§ **Goals**
**A)** Return the passage of the voltage balance patent text from "Description" to "series-connected switching devices.".
**B)** Using the voltage balance patent text, answer the following:
(i) What is the filing date?
(ii) Who is the original assignee?
(iii) What circuits are commonly used to balance the voltage of serialized devices?

§ **Document passage**
####################

US20190089350A1

US20190089350A1 - Method and system for controlling voltage balance of a serialized power switching device

Info

Publication number: US20190089350A1
Application number: US16/118,518
Authority: US
Inventors: Bo QU; Ying Zhang; Marius Michael MECHLINSKI; Saijun Mao; Jingkui Shi; He Xu; Zhihui Yuan; Jie Shen; Stefan Schroeder
Original assignee: General Electric Co
Current assignee: General Electric Co
Priority date: 2017-09-18
Filing date: 2018-08-31
Publication date: 2019-03-21
Also published as: EP3457549A1; CN109525229A

Abstract

The present disclosure relates to a method for controlling voltage balance of a serialized power switching device, comprising generating a reference voltage based on actual individual voltage of each switch of the serialized power switching device or setting a reference voltage based on supplied voltage to the serialized power switching device; determining an individual blocking voltage mismatch of at least one switch when existing a difference between the reference voltage and the actual individual voltage of at least one switch, wherein the individual voltage mismatch is based on the difference between the reference voltage and the actual individual voltage; calculating an individual delay mismatch for the at least one switch; and compensating the individual delay mismatch for the at least one switch. The present disclosure also relates to a system for controlling voltage balance of a serialized power switching device. The present disclosure also relates to a power switching device.

Description

BACKGROUND

Embodiments of the disclosure relate generally to systems and methods of controlling voltage balance among series-connected switching devices.
In high voltage applications, serialization with low voltage devices instead of using high voltage devices is a good solution for low cost. However, voltage balance of each serialized power semiconductor device is a big problem. Such voltage unbalance among serialized devices may cause some devices holding much higher voltage than the others and may greatly increase the failure rate of devices. The voltage unbalance is mainly caused by propagation delay mismatch of gating signals and the performance variation among serialized devices. These factors may also vary with component manufacturing, temperature, aging etc. To attenuate the effect, snubber circuits providing with several snubber components are commonly used to balance the voltage of serialized devices. However, such snubber circuits increase the circuit complexity, power loss and cost, as well as decrease the system reliability which would causes more effort for factory manufacturing.
Therefore, it would be desirable if a system and a method could be provided to achieve a voltage balancing for a serialized power switching device at least with low cost, simple configuration and high reliability.

####################

§ **Given material**
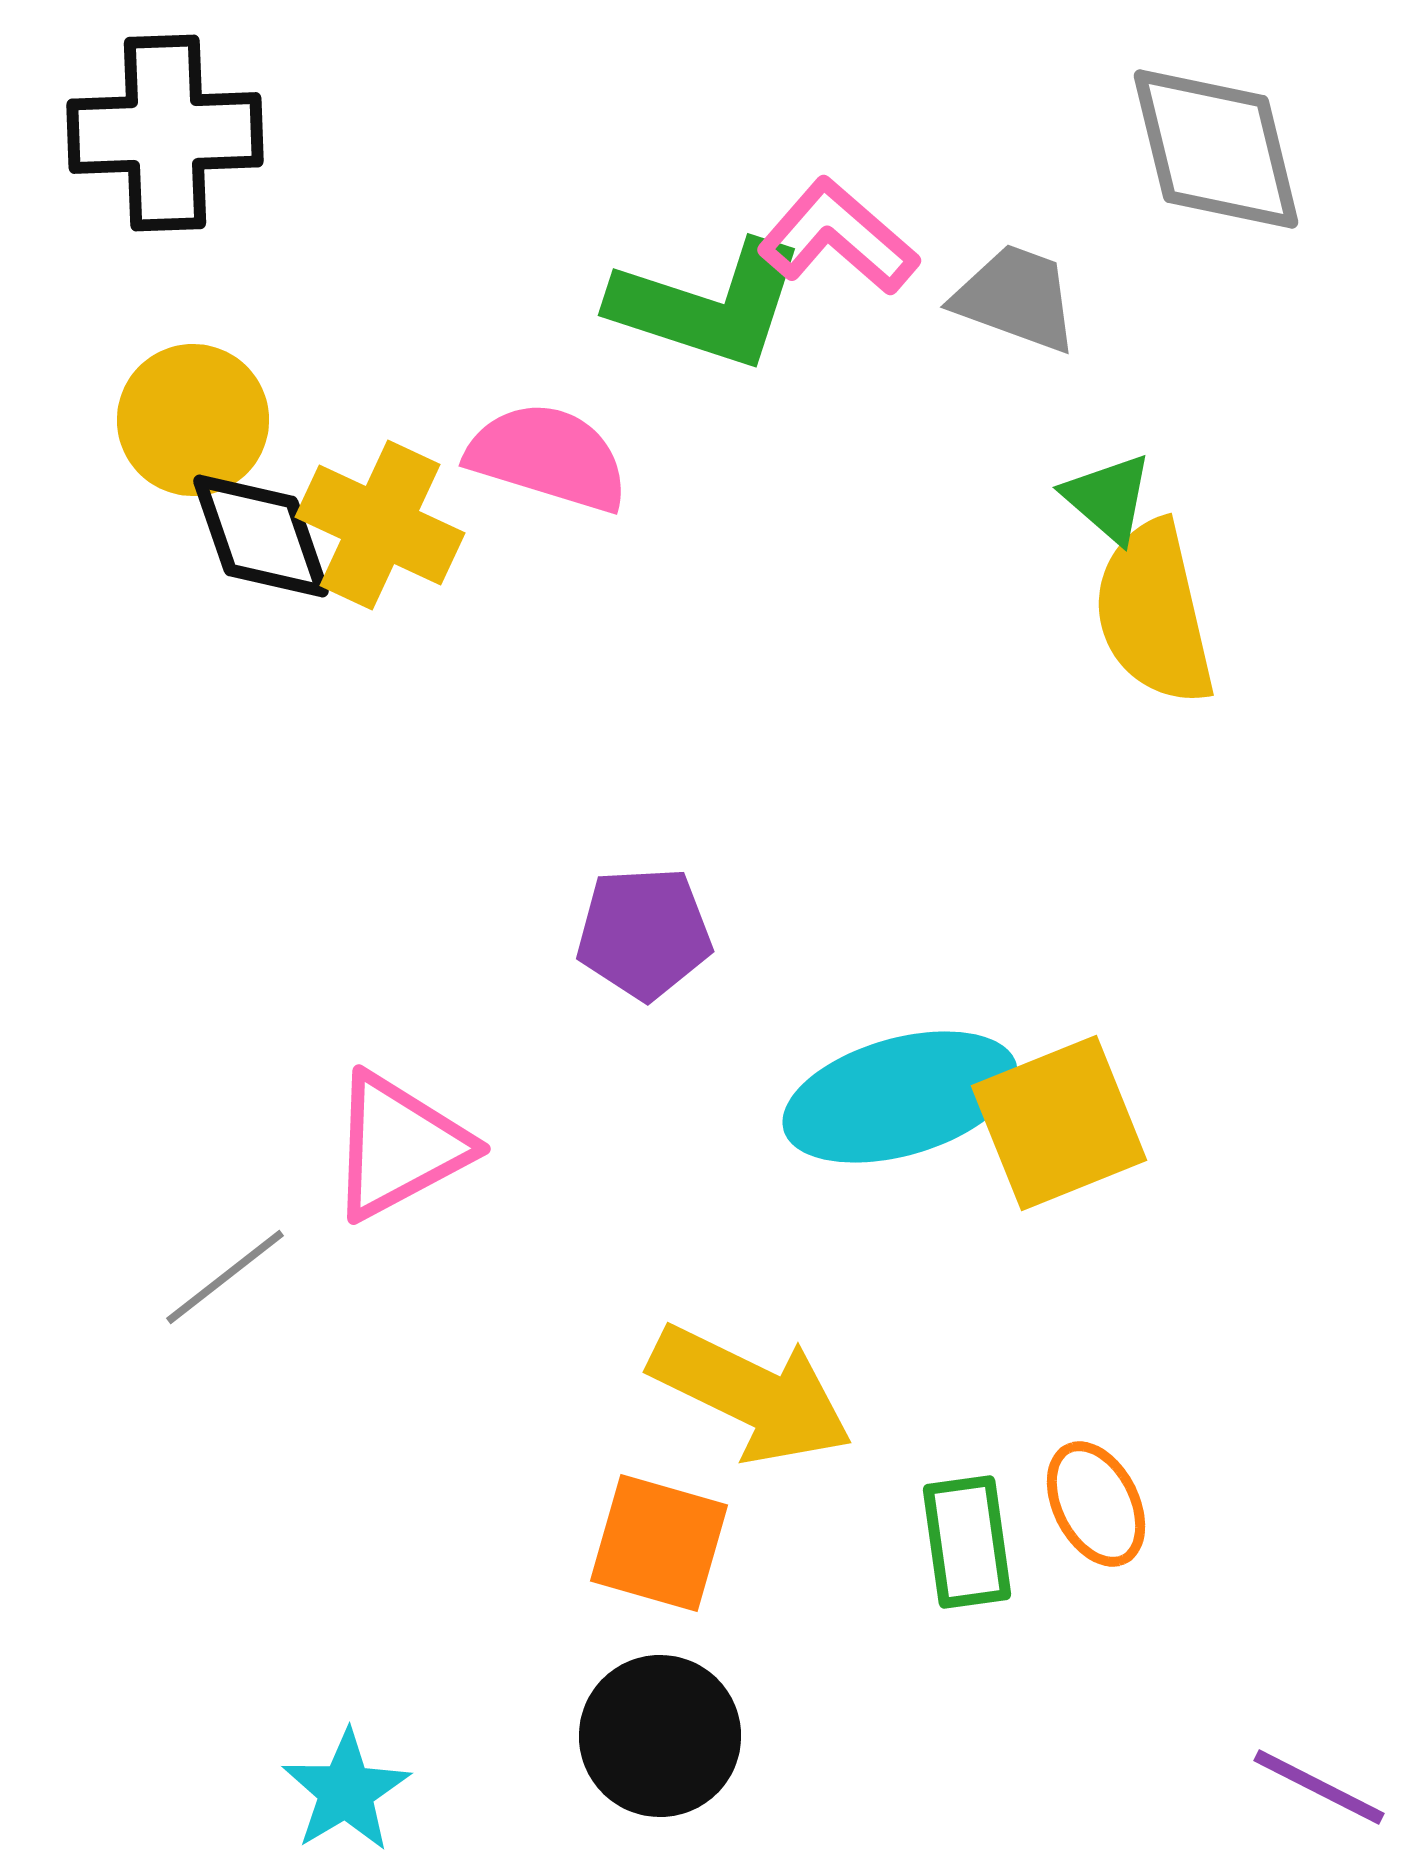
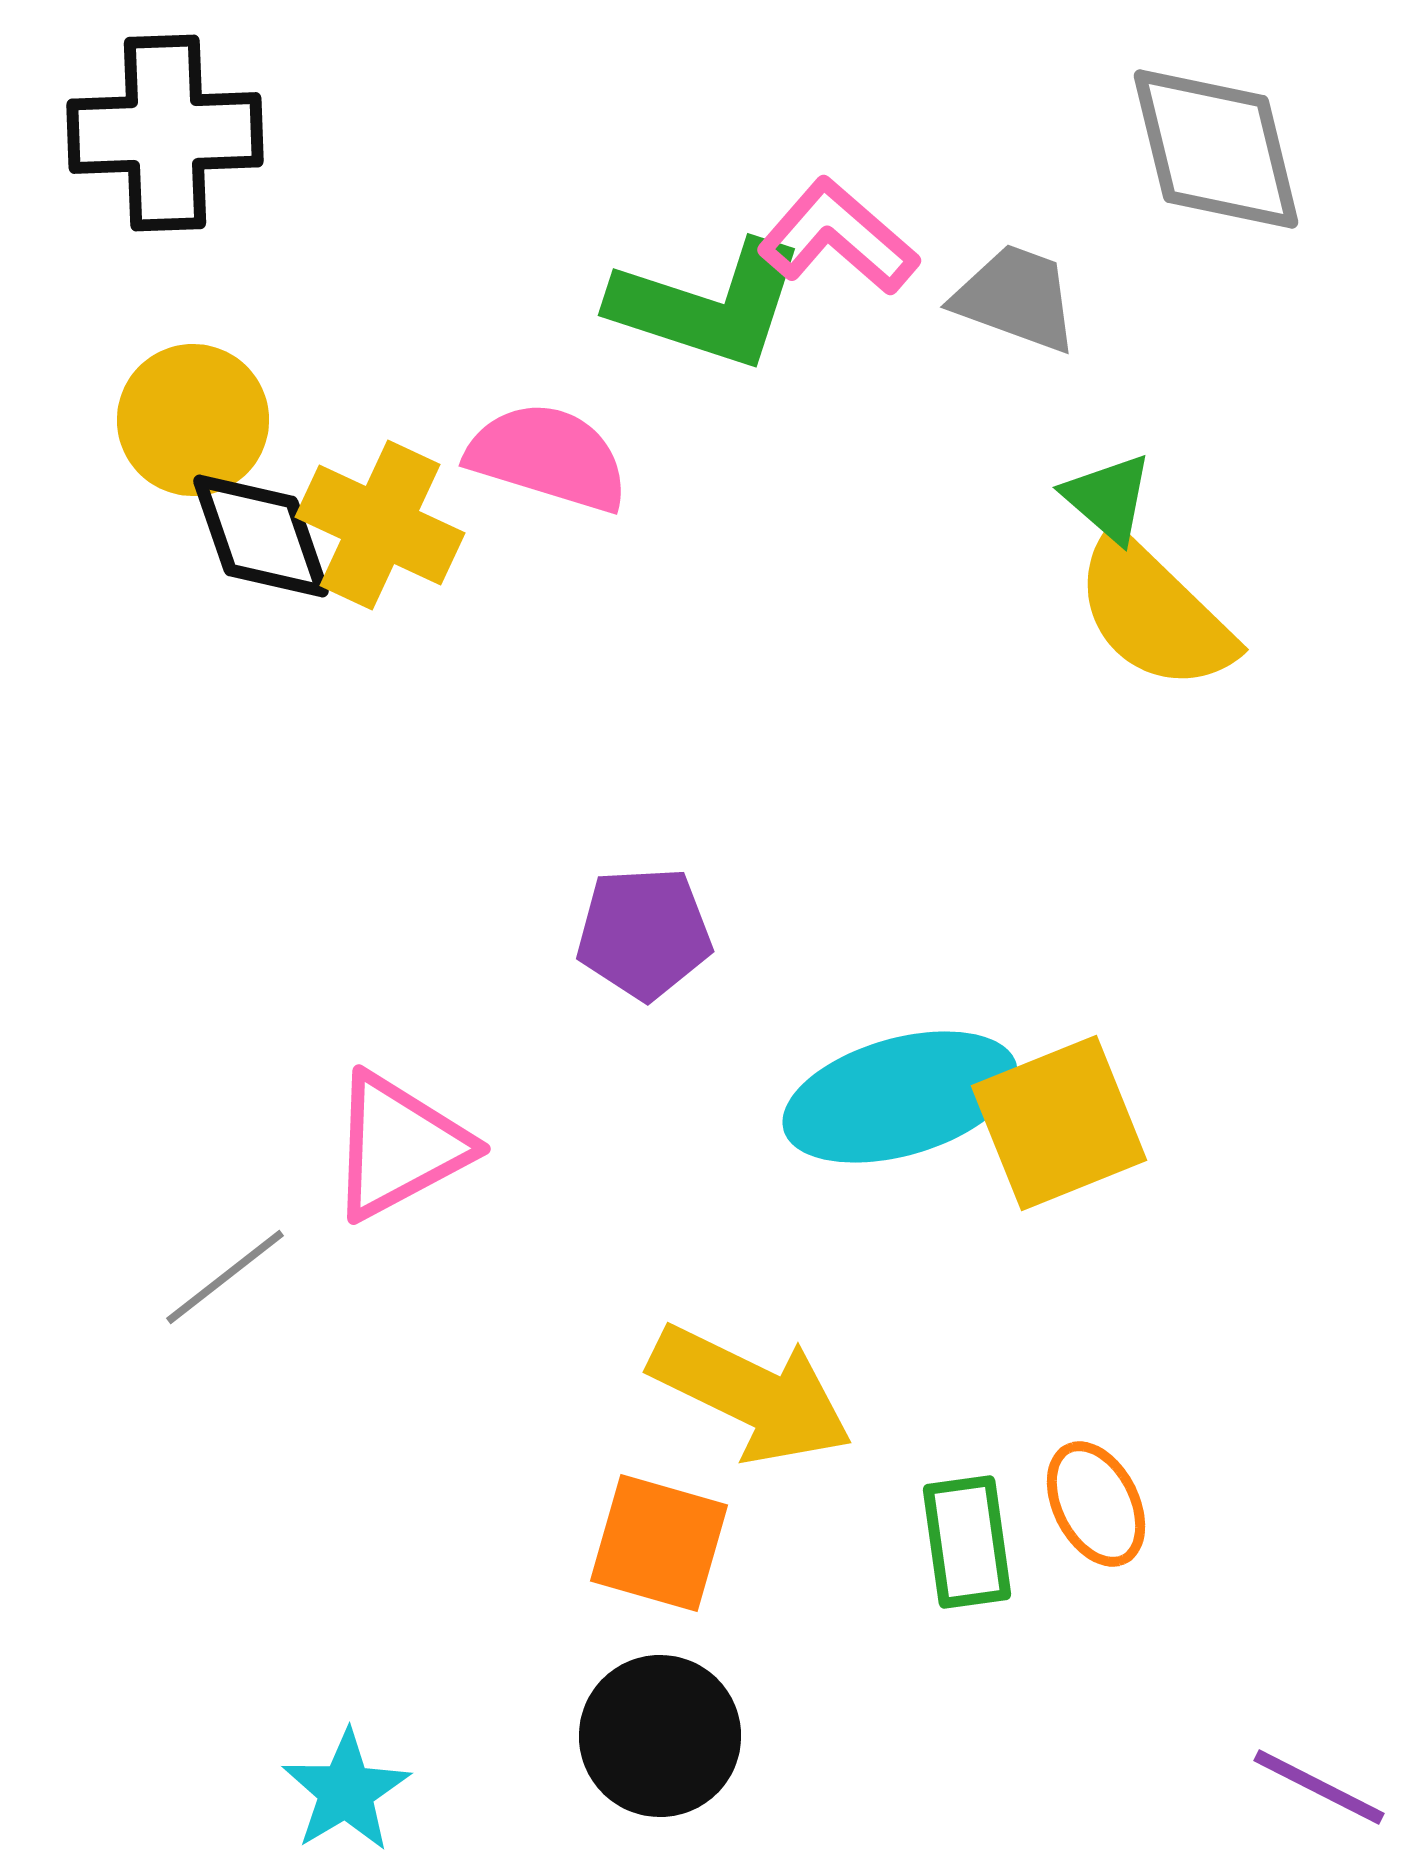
yellow semicircle: rotated 33 degrees counterclockwise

####################

§ **Solutions to the tasks**
**A)**
Description

BACKGROUND

Embodiments of the disclosure relate generally to systems and methods of controlling voltage balance among series-connected switching devices.

**B)**
(i) 2018-08-31
(ii) General Electric Co
(iii) Snubber circuits